By: Jennifer Russell
If you want to maximize your time and money, don’t see Downsizing. The movie had such a promising, original concept, but it fell apart in the execution because the writer and director, Alexander Payne, seemingly couldn’t decide what his movie was truly about.
In the film, “downsizing” refers to a medical procedure that shrinks people down to a mere five inches. The procedure is presented as the only solution to reduce human impact on the environment, and as a great way to solve financial issues (since for some reason, the conversion rate allows most to live like millionaires). While this process sounds promising, it has one major setback: the process is irreversible.
The first thirty minutes of the film were genuinely entertaining, but as soon as Paul (Matt Damon) downsizes and his wife Audrey (Kristen Wiig) calls Paul to tell him she couldn’t go through with the procedure, the movie falls apart. It became a confusing mix of healing after heartbreak, love, politics, climate change, and the end of the human species. While all of these themes have the potential to make an exciting movie, the combination of all of them together made me feel like I was watching thirty-minute segments of completely different movies.
This movie also fell short of my expectations because the main characters weren’t very memorable. Damon’s character seems to stay with a newfound companion only because he doesn’t want to take an eleven-hour hike, and Wiig’s character was also a disappointment, primarily because she just . . . disappeared. She played a key role in the first thirty minutes of the film and then vanished from the plotline, making her storyline feel incomplete. The most entertaining characters in this movie were actually the supporting characters played by Hong Chau and Christoph Waltz. In fact, the only good thing to come out of this movie was Hong Chau’s nomination for Best Supporting Actress for the 2018 Golden Globe Awards. Although she didn’t win, hopefully this nomination will lead to future roles and awards.

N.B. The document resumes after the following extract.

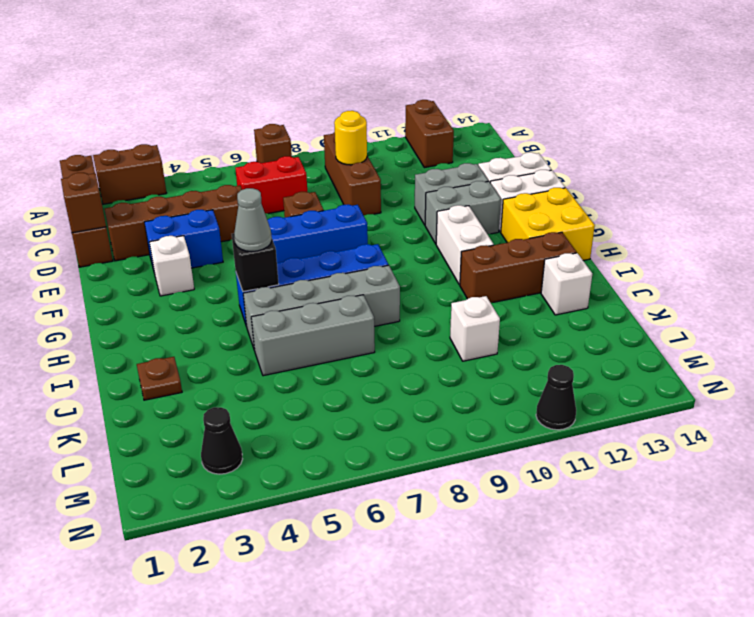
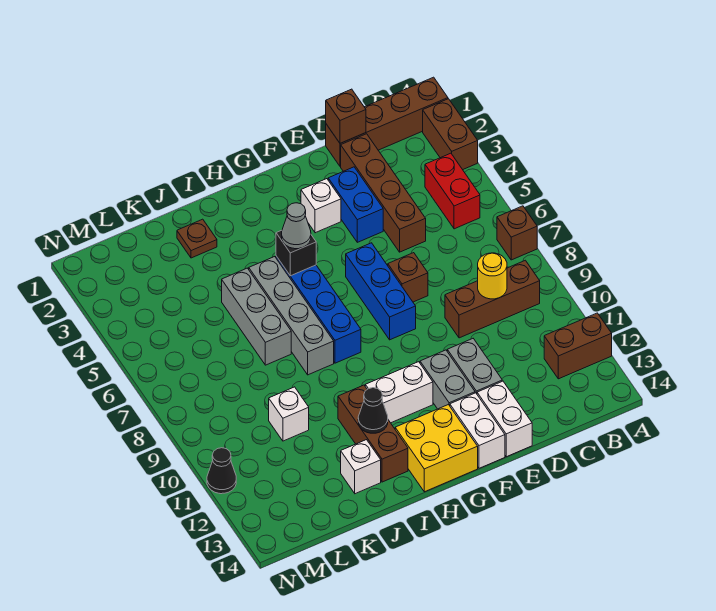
red 1x2 brick [235,156,307,214] -> red 1x2 brick moved to [425,153,480,229]
black 1x1 cone [201,407,242,474] -> black 1x1 cone moved to [358,388,388,433]

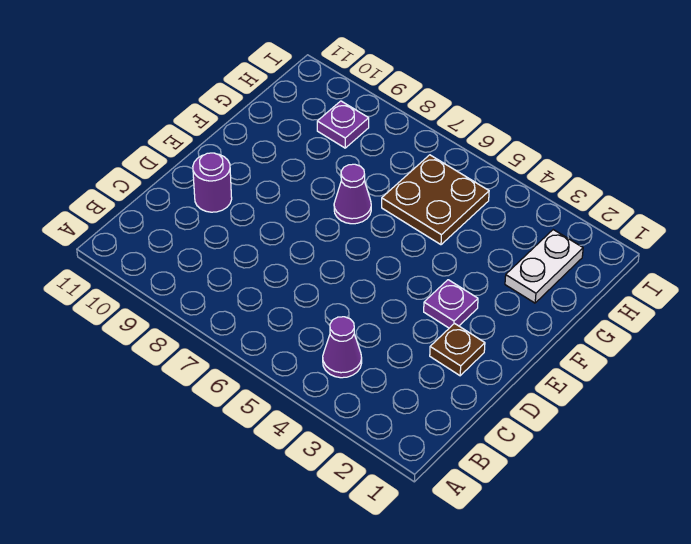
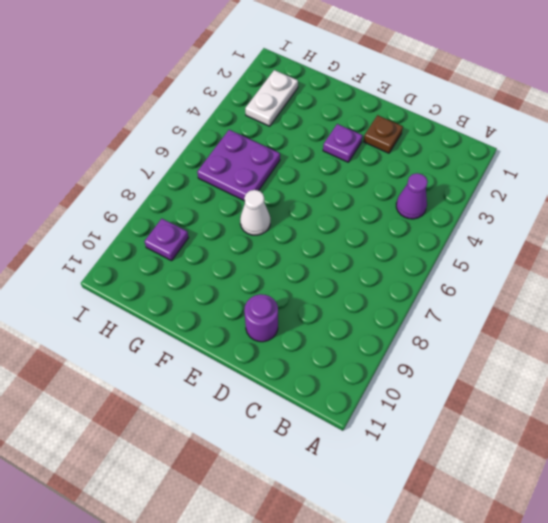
purple 1x1 cone [334,164,371,224] -> white 1x1 cone [240,190,270,235]
white 1x2 plate [505,230,583,303] -> white 1x2 plate turned to [245,70,298,126]
brown 2x2 plate [382,155,489,245] -> purple 2x2 plate [197,130,280,201]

Another reason I found this movie dreadfully boring is because it was advertised primarily as a light-hearted comedy, but there was minimal humour. I expected to see people trying to overcome all the hilarious challenges that would occur if we were only five inches tall, but the only focus on being small occured in the beginning and end of the film. Some of the scenes I saw in the original trailer that made me laugh (such as them using a bottle of vodka like a gigantic keg) were even completely cut from the movie. Downsizing not only lost thematic direction, but clearly lost sight of genre.